December 1, 2000 | By Carroll McCormick
Canada’s sole pulley manufacturer celebrated the grand opening of its new 105,000-sq ft manufacturing plant in October. The new facility was necessary as the privately-owned Saint-Claire, Que., company, located southeast of Quebec City, has experienced an annual growth rate of 20 to 30 per cent over each of the past five years.
About 250 guests, including suppliers, business leaders and 80 agents from distribution centres in the United States, toured the manufacturing area where 5,000 different types of pulleys are produced. The well-lit, spacious plant is five times the size of the original Maska facility, which had already been enlarged several times since it was built in 1964, the year the company was founded.
The $13.5-million plant was built in two phases: Construction began on 45,000 sq ft of manufacturing space and sales offices in 1997. Maska’s Saint-Claire distribution centre was also enlarged in the same year. Phase two construction began in 1999 and Maska completed the move of its entire operations into the facility in July, 2000. The plant employs 170 people and operates three eight-hour shifts a day, five days a week.
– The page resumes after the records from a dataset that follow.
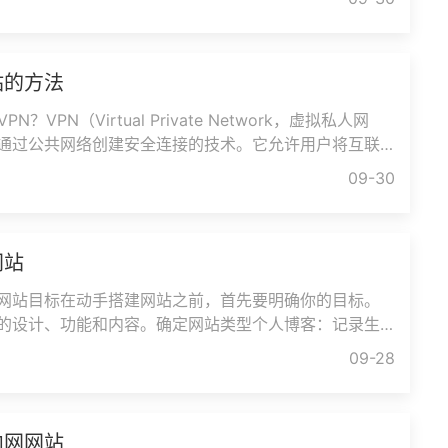
站的方法
N？VPN（Virtual Private Network，虚拟私人网
通过公共网络创建安全连接的技术。它允许用户将互联
的通道进行加密，隐藏真实的IP地址，从而实
09-30
网站
网站目标在动手搭建网站之前，首先要明确你的目标。
的设计、功能和内容。确定网站类型个人博客：记录生
展示兴趣。企业官网：展示
09-28
内网网站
The entrance of the new plant opens into a spacious atrium with floor-to-ceiling windows. A staircase opens on to a broad second-storey balcony overlooking the atrium. The balcony, which connects the sales offices, boardroom and other upstairs offices, was crowded as Maska president Yvon Fortier welcomed guests and spoke about the project and the company on closed-circuit television.
Outside the boardroom, two glass cabinets display some of the company’s certificates and awards: ISO 9001: 1994, signed January 25, 2000; certified quality supplier of ADC; member of the Alliance of Manufacturers and Exporters of Quebec; and one of the Best-Run Private Companies in Canada in 1996–one of six years in which Maska has received this honour.
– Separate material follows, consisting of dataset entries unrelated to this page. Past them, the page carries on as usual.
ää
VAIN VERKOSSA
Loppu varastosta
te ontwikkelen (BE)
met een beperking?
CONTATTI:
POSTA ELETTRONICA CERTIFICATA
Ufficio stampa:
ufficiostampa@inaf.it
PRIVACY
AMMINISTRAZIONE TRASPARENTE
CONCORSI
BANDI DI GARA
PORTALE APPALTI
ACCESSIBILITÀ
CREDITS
In the programming room downstairs, accessible only by pass card, six closed-circuit televisions monitor critical areas of the plant, including two large yellow robots that silently swung back and forth between tasks during our visit.
In the manufacturing area, it’s a maze of colour. Grey metal shelving and large wire bins store cast pulleys and bearing housings next to dozens of machines and blue-clad workers. Products ready for shipping wait on tall orange racks and blue-painted pulleys dry on wire hangers.
Every day, two transport trucks take the finished products across town to Maska’s distribution centre. “From there,” says Gilles Pelland, Maska’s manager of special projects, “we ship five trucks of product a week to all the distribution points in Canada and the United States.” Maska ships directly to clients in all Canadian provinces and to 17 U.S. distribution centres. It is one of the top pulley manufacturers in North America.
The company’s business expansion is ongoing. In September, 2000, Maska established its first agent in Mexico. By January, 2001, the company will have agents in all of South America. Maska’s products are sold in North America and Europe and can be found doing their job, says Fortier, “even at the foot of the Egyptian Pyramids.”
Senior contributing editor Carroll McCormick is based in Montreal.